Bagian Dokumen:
'''
Itu baru perbedaan bentuk
fisik, belum perbedaan budaya.
Jangankan perbedaan antara budaya Indonesia dengan
negara lain; antara
Semarang dengan Surabaya saja sudah berbeda. Misalnya: Bagi orang Surabaya,
kata nili’i bermakna mencicipi; sedangkan bagi orang Semarang, kata nili’i
bemakna mengunjungi. Sehingga ketika ada calon menantu asal Semarang mengirim surat kepada calon mertuanya
asal Surabaya yang isinya “Insya Allah, minggu
ngajeng kulo bade nili’i putri panjenengan”. Pasti calon mertua tersebut akan marah, karena menurutnya,
belum menjadi menantu saja sudah mau mencicipi
putrinya.
Mengapa
Allah
SWT tidak menghendaki semuanya sama?
Tujuannya adalah untuk menguji manusia. Artinya, jika manusia diberi sesuatu oleh Allah SWT, maka apa yang
akan dia lakukan dan apa hasilnya. Itulah yang disebut masyi’atullah.
Masyi’atullah bersifat relatif, tidak mutlak
sebagaimana sunnatullah. Oleh sebab itu, ada faktor interaksi antara kehendak Allah SWT dengan ikhtiar
atau perjuangan manusia. Misalnya,
dalam suatu Hadis terdapat
keterangan bahwa seandainya seluruh dunia ini hanya dipenuhi orang shalih saja, maka dunia akan ditutup dan diganti dengan dunia yang
dihuni orang shalih, orang nakal,
preman, dan lain-lain. Dengan adanya
perbedaan sifat manusia seperti ini, muncul kegiatan dakwah dan pendidikan.
Contoh
lain, jika
seluruh manusia di dunia ini diciptakan pandai semua, maka tidak perlu lagi ada
sekolah. Seandainya
manusia itu sudah pandai sejak lahir, maka
sama dengan setan yang
sejak lahir sudah pandai. Jadi,
makhluk terpandai adalah setan, karena sejak lahir sudah pandai. Oleh karena
itu, jangan coba-coba melawan setan dengan rekayasamu sendiri, tanpa meminta
pertolongan Allah SWT, karena kamu pasti akan direkayasa oleh setan.
'''
Butir Tugas: Cetak ulang secara persis penggalan teks tentang perbedaan manusia, dimulai pada "Tujuannya adalah untuk" dan berakhir pada "dakwah dan pendidikan.".

Cuplikan Data:
'''
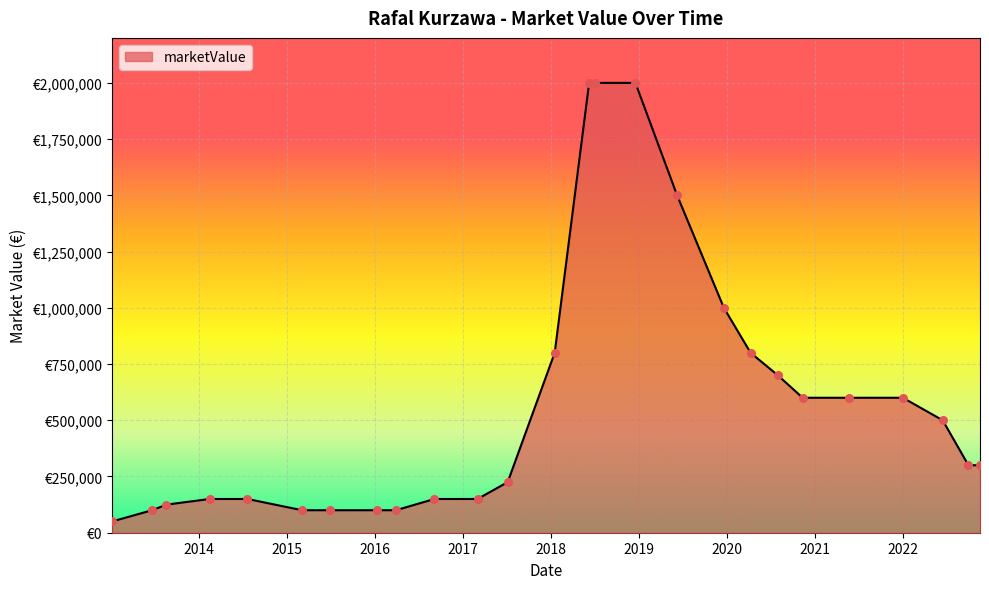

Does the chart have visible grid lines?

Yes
'''
'''
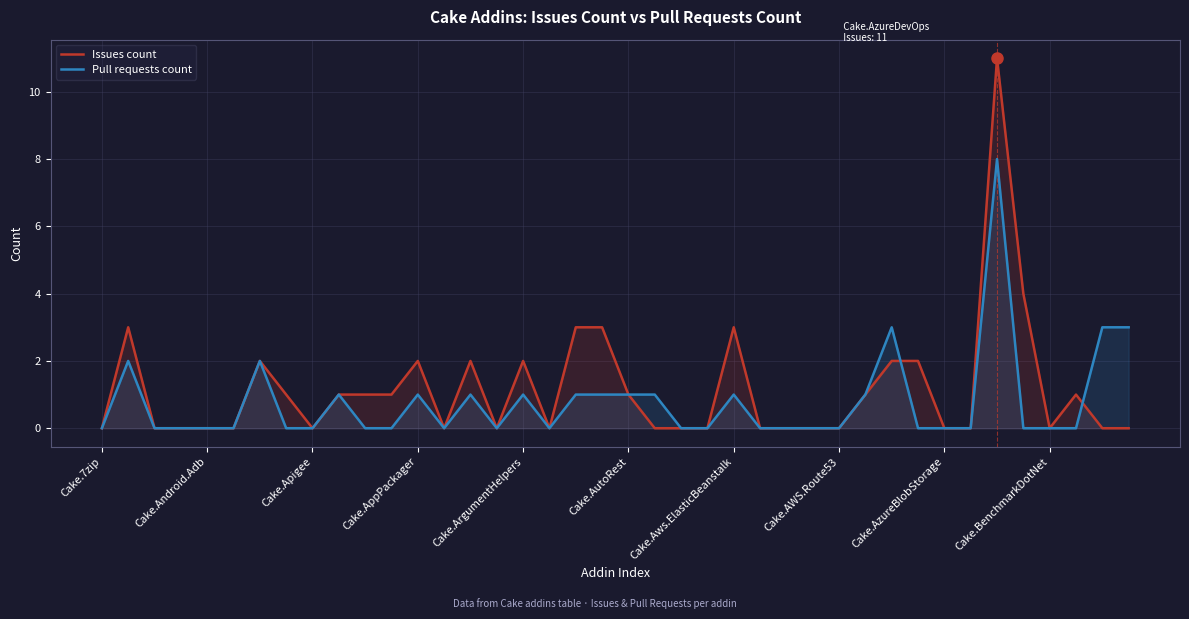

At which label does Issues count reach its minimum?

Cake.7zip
'''
Penyelesaian:
Tujuannya adalah untuk menguji manusia. Artinya, jika manusia diberi sesuatu oleh Allah SWT, maka apa yang
akan dia lakukan dan apa hasilnya. Itulah yang disebut masyi’atullah.
Masyi’atullah bersifat relatif, tidak mutlak
sebagaimana sunnatullah. Oleh sebab itu, ada faktor interaksi antara kehendak Allah SWT dengan ikhtiar
atau perjuangan manusia. Misalnya,
dalam suatu Hadis terdapat
keterangan bahwa seandainya seluruh dunia ini hanya dipenuhi orang shalih saja, maka dunia akan ditutup dan diganti dengan dunia yang
dihuni orang shalih, orang nakal,
preman, dan lain-lain. Dengan adanya
perbedaan sifat manusia seperti ini, muncul kegiatan dakwah dan pendidikan.